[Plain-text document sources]

--- START ---

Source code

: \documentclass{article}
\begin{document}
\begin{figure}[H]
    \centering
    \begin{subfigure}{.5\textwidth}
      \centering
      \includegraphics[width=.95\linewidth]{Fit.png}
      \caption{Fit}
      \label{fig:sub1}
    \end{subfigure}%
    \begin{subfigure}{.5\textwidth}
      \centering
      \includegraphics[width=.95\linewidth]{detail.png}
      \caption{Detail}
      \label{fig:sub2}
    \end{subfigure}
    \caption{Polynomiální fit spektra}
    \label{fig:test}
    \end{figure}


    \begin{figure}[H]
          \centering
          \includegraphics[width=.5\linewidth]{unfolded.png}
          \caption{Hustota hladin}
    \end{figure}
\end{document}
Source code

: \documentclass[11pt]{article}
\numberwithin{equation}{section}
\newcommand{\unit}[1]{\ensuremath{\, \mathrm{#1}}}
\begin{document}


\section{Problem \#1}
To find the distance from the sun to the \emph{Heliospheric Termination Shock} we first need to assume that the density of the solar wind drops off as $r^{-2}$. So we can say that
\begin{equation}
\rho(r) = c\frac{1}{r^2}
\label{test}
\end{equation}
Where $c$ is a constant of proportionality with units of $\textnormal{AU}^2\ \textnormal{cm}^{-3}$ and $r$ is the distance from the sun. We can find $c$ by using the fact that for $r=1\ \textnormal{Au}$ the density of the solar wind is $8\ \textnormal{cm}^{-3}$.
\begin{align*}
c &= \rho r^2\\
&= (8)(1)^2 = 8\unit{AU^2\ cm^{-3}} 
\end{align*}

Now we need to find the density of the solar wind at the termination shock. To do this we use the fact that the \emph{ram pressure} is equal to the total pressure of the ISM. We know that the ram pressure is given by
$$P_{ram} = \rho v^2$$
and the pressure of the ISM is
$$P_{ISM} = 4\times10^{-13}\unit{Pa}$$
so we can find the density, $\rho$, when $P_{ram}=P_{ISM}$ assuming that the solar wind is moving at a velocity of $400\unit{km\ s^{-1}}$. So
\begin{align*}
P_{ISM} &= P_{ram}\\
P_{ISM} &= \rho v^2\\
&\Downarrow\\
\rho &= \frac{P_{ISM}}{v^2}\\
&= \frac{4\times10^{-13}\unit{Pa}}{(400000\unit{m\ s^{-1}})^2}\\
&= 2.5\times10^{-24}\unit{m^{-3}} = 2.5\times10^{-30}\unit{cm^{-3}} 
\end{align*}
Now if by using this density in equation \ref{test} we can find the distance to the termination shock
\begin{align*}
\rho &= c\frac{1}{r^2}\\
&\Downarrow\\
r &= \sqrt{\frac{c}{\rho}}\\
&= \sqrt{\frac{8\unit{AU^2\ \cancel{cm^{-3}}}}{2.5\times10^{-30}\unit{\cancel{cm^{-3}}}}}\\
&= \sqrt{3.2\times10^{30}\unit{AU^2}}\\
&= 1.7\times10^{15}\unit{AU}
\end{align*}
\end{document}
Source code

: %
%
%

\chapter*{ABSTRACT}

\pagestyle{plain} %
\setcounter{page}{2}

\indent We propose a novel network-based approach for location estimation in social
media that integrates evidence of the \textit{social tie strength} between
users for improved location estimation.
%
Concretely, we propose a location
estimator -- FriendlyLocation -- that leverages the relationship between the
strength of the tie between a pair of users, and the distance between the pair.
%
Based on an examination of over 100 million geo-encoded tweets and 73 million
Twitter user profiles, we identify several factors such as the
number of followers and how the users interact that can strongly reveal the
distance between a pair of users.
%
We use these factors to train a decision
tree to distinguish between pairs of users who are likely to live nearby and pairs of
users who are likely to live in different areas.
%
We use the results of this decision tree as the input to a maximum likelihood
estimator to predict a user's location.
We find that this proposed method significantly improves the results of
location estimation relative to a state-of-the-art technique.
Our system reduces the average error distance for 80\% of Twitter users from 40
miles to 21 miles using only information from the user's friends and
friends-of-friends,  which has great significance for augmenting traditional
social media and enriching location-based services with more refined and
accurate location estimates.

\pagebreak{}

--- END ---

#### Your objective:
Your job is to copy out every line from the records above that has the word "estimation".

#### Solution to this exercise:
\indent We propose a novel network-based approach for location estimation in social
users for improved location estimation.
location estimation relative to a state-of-the-art technique.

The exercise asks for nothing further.